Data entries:
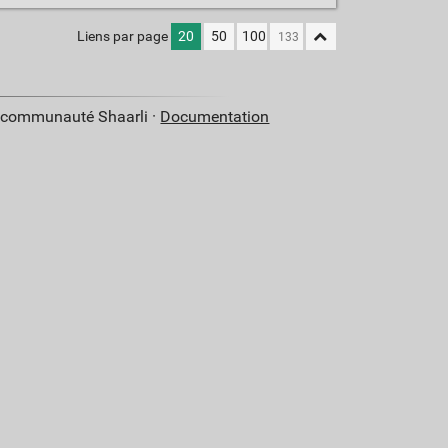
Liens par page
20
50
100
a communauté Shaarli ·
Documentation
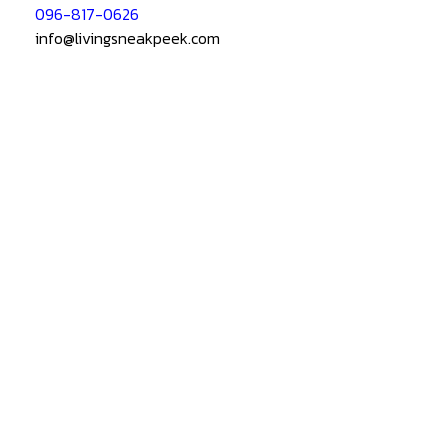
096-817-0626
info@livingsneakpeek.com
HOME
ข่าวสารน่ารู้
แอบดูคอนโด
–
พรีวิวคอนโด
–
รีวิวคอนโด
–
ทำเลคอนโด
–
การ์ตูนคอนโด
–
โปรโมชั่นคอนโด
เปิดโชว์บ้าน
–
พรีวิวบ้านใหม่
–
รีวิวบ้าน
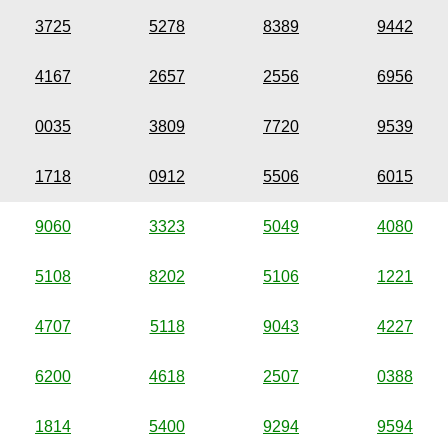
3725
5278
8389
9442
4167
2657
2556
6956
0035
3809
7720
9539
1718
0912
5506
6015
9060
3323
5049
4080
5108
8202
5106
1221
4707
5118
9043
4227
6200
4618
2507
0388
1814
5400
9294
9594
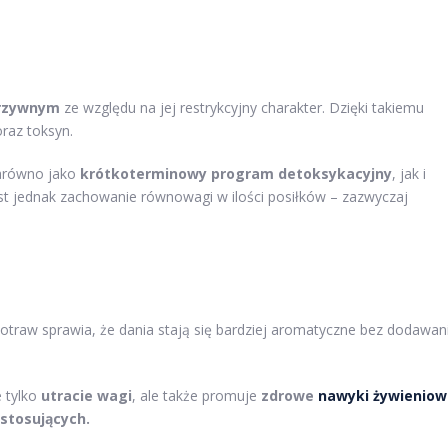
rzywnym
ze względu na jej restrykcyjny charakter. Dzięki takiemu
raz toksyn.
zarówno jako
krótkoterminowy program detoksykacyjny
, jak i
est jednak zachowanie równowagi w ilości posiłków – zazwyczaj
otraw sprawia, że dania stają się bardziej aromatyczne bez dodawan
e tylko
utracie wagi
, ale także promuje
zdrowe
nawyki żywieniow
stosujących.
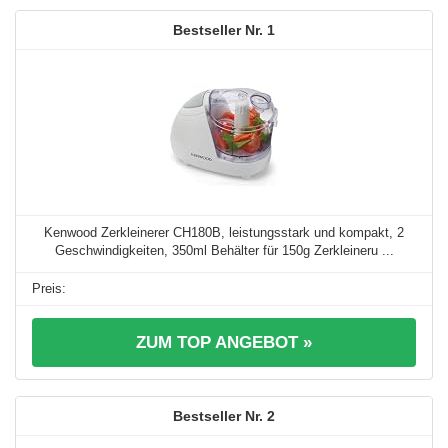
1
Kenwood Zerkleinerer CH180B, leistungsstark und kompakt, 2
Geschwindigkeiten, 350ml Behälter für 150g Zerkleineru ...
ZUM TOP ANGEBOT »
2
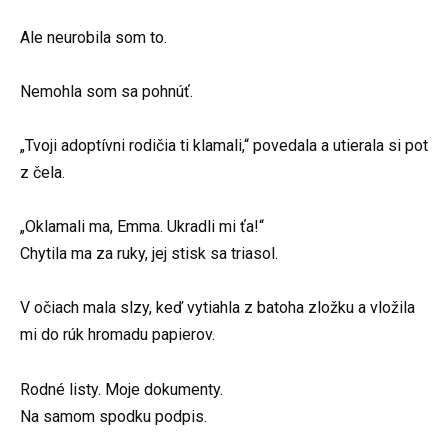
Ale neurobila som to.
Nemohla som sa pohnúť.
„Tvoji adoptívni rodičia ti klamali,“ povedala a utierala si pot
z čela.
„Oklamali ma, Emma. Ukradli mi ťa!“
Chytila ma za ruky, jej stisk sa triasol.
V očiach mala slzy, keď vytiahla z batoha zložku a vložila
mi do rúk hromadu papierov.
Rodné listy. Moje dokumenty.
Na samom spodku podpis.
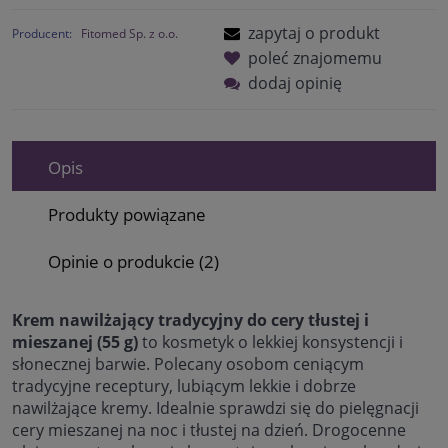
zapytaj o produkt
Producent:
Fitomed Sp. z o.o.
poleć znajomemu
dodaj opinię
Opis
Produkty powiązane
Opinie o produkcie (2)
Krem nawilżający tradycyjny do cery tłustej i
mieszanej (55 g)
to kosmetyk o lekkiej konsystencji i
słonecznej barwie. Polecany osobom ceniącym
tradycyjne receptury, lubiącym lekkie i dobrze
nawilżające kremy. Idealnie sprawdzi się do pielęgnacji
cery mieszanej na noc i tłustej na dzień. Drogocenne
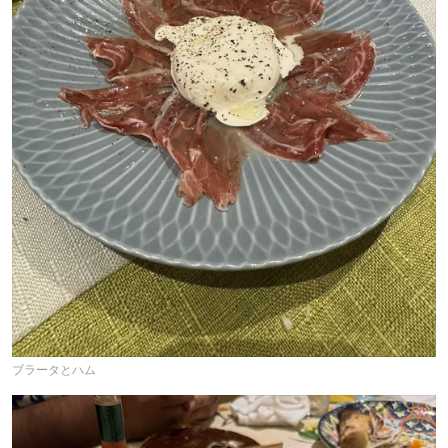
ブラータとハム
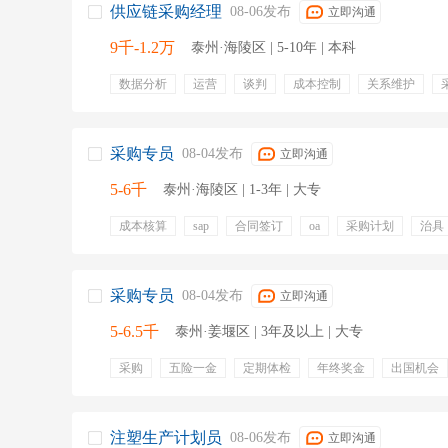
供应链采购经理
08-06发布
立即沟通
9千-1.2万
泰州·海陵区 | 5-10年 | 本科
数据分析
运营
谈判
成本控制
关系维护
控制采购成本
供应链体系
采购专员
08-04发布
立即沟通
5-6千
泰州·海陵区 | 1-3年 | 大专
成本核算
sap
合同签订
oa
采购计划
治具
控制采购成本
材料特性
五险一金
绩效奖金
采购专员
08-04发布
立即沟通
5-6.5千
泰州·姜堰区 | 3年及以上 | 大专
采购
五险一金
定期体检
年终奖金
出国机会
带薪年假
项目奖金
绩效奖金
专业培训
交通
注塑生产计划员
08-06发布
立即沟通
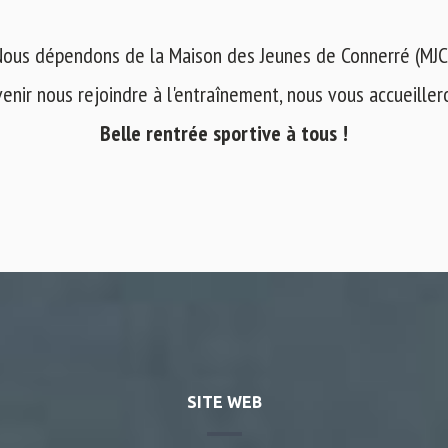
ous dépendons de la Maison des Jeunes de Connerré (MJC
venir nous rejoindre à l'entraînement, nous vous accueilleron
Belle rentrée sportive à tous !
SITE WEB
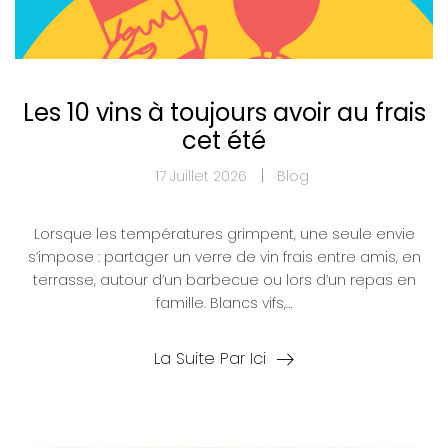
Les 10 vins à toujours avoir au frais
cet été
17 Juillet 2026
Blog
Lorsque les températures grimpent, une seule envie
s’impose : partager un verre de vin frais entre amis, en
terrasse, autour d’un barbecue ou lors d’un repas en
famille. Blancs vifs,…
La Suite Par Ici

> _WRITTEN TASK_
Collect every line from the items above that contains the word "mieszanej".

> _ANSWER FOR THIS EXERCISE_
mieszanej (55 g)
cery mieszanej na noc i tłustej na dzień. Drogocenne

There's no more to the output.